Let $f(x,y) \in \mathbb{C}[x,y]$ and let $a,b \in \mathbb{C}$, $a \neq b$. Assume that $f(a,y)=f(b,y)=1$.
Is it true that $f(x,y)=(x-a)(x-b)g(x,y)+1$, for some $g(x,y) \in \mathbb{C}[x,y]$?
It is clear that if $f(x,y)=(x-a)(x-b)g(x,y)+1$, for some $g(x,y) \in \mathbb{C}[x,y]$, then $f(a,y)=f(b,y)=1$, but what about the opposite direction?
Remark: We can consider $h(x,y):=f(x,y)-1$, and so $h(a,y)=h(b,y)=0$.
Any hints are welcome!
The converse also holds.
Let $f(x,y) =\sum_{i,j}a_{i,j}x^i y^j = (x-a)Q(x,y) + P(y) $, for some polys P and Q. Since $f(a,y) = 1 \forall y $, $P(y) = 1, \forall y$ follows.

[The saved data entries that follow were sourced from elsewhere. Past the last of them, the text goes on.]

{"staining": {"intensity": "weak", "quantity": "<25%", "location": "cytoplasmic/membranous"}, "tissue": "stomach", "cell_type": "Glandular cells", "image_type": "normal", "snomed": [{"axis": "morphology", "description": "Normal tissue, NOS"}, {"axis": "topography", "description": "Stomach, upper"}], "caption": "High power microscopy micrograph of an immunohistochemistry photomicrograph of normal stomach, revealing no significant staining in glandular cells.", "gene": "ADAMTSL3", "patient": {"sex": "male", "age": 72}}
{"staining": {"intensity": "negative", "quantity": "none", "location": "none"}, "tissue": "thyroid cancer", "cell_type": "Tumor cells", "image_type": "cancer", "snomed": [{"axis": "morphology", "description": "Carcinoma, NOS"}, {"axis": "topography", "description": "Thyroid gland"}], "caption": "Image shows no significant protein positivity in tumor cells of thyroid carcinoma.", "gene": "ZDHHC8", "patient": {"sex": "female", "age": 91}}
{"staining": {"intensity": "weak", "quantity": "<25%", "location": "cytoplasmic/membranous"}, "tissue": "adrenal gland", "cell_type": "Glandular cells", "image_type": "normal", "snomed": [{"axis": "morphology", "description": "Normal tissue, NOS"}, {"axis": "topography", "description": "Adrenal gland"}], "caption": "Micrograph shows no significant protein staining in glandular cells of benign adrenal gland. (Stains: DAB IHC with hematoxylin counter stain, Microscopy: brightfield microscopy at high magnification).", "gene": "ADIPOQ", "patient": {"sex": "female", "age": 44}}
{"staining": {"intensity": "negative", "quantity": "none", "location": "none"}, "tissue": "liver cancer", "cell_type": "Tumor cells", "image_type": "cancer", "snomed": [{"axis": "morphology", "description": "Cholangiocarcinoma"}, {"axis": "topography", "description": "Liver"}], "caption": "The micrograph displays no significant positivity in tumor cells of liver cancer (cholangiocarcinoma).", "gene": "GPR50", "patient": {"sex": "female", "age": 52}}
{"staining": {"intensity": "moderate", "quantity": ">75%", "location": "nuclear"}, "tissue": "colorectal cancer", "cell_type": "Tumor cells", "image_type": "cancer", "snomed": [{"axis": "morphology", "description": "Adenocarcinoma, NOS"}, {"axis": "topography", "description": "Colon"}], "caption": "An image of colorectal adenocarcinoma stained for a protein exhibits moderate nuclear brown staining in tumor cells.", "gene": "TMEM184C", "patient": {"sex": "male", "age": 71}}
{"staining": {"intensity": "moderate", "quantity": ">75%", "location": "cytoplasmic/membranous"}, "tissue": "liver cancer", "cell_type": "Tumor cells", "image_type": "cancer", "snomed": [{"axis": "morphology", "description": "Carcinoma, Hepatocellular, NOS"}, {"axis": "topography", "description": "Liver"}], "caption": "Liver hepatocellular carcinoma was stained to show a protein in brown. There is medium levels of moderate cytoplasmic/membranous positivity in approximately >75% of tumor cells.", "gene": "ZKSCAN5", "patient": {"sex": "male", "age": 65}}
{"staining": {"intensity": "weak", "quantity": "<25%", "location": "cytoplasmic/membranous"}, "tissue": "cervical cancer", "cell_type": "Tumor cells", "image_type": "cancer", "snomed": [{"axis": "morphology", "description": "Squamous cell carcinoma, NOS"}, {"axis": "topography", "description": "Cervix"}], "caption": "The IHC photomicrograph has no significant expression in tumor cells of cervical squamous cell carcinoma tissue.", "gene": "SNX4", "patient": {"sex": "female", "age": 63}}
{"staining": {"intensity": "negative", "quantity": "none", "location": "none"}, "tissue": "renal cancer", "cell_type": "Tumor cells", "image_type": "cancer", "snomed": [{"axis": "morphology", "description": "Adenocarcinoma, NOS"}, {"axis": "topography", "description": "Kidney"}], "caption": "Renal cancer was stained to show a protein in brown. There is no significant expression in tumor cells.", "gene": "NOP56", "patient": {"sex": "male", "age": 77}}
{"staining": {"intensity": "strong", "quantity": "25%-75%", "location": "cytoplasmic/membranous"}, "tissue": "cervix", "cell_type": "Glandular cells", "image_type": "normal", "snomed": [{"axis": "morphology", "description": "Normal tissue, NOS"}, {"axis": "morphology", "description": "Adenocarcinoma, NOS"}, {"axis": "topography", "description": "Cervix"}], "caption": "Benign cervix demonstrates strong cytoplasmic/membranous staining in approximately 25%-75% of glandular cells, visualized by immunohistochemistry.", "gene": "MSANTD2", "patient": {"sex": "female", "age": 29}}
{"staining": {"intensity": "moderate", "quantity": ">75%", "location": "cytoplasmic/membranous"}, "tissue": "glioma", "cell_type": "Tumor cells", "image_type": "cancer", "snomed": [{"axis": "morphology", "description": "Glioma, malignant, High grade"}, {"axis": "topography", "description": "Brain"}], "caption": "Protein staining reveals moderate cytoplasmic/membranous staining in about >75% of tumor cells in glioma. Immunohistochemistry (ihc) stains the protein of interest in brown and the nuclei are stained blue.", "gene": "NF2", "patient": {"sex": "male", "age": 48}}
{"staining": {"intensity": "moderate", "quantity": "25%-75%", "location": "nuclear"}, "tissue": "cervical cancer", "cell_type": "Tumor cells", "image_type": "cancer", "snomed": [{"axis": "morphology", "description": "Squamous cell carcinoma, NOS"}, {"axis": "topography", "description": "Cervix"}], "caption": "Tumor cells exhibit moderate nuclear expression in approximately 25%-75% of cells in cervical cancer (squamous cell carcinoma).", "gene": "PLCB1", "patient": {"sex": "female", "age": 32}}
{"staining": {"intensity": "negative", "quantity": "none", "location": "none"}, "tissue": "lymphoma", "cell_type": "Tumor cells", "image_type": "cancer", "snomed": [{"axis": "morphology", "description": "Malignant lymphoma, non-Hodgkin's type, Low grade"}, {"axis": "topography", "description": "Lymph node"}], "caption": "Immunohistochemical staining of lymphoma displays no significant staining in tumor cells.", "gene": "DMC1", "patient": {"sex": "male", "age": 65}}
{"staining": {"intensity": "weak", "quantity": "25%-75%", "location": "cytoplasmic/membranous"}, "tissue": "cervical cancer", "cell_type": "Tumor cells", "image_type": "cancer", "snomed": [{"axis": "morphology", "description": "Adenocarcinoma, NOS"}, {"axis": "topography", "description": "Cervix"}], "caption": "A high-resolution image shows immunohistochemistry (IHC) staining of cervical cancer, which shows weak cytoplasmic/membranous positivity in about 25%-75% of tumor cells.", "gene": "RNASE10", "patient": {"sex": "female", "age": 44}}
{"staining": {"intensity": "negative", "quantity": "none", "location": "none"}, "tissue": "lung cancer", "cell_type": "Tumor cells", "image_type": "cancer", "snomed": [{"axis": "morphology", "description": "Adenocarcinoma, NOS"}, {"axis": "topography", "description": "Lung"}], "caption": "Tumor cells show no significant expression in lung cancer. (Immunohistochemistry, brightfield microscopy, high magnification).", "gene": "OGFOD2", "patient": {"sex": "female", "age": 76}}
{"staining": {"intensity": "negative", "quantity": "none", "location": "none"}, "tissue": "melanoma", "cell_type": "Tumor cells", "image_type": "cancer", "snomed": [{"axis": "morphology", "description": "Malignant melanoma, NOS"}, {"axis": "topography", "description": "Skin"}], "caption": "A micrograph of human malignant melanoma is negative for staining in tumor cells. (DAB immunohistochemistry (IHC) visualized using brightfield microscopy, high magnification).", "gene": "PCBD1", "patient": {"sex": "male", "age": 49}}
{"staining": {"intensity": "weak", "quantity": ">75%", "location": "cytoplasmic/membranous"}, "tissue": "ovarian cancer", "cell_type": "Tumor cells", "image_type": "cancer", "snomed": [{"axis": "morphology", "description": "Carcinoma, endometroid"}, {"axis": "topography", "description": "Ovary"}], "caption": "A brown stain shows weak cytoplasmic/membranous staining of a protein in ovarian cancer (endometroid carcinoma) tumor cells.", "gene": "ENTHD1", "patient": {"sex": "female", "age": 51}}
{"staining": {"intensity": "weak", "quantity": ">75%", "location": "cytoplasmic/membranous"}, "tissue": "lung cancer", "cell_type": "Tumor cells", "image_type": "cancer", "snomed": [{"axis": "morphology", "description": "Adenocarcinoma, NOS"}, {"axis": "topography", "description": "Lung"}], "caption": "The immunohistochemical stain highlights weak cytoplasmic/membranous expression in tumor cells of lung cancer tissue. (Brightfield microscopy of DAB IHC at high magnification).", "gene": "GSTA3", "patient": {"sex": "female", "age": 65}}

So $f(x,y) = (x-a)Q(x,y) + 1$
Playing the same game with $b$ and $Q(x,y)$ yields that $$f(x,y) = (x-a)((x-b)H(x,y) + G(y))+1= (x-a)(x-b)H(x,y) + (x-a)G(y)+1.$$ Since $f(b,y)=1, \forall y$ it follows that $(b-a)G(y)=0$ $\forall y$ so $G=0$ since $b \neq a$.
So $f(x,y) = (x-a)(x-b)H(x,y) + 1 $ as desired.